* [What to work on] Once you find a line containing the word "parse" in the entries below, copy it.

* [Input material]
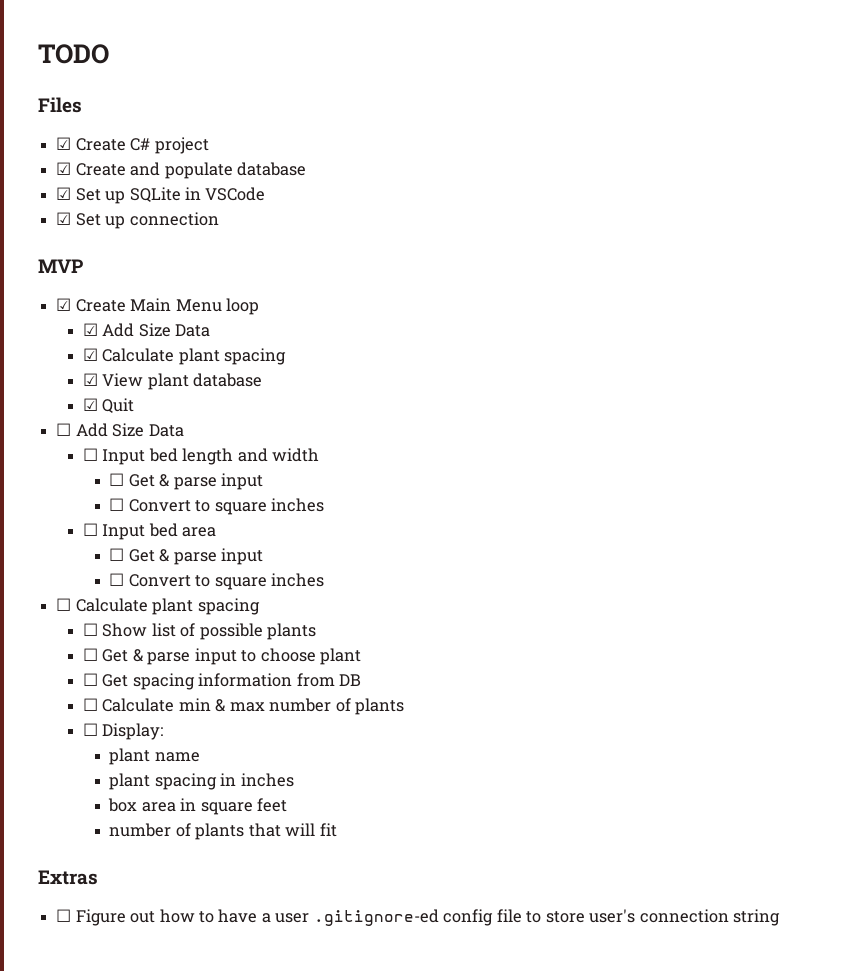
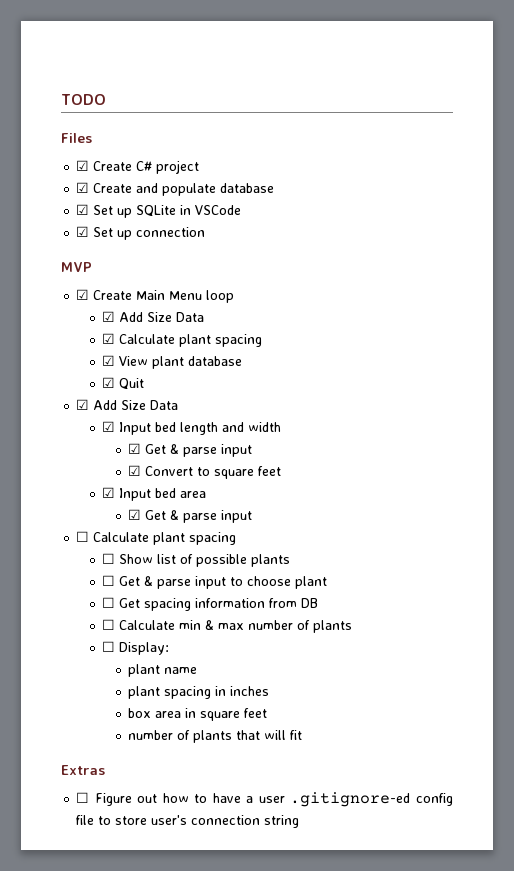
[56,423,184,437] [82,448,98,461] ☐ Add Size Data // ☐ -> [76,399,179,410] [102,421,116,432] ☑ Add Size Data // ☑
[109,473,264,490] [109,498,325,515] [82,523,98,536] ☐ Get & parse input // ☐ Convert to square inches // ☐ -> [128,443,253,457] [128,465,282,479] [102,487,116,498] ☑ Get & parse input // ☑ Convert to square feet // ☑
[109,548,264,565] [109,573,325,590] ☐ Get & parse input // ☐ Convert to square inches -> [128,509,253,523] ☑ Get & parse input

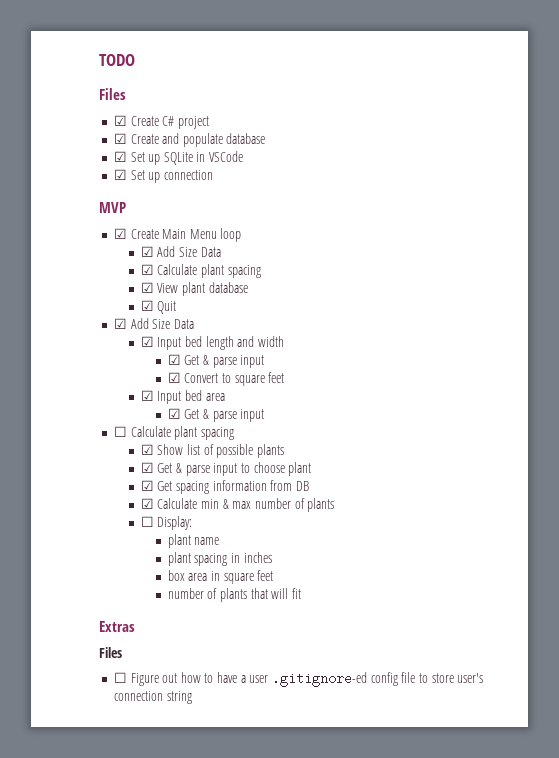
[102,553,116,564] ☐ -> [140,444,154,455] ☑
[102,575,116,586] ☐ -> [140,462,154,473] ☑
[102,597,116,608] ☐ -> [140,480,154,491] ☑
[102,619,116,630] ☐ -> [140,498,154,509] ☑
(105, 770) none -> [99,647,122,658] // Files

* [Exercise output]
[109,473,264,490] [109,498,325,515] [82,523,98,536] ☐ Get & parse input // ☐ Convert to square inches // ☐ -> [128,443,253,457] [128,465,282,479] [102,487,116,498] ☑ Get & parse input // ☑ Convert to square feet // ☑
[109,548,264,565] [109,573,325,590] ☐ Get & parse input // ☐ Convert to square inches -> [128,509,253,523] ☑ Get & parse input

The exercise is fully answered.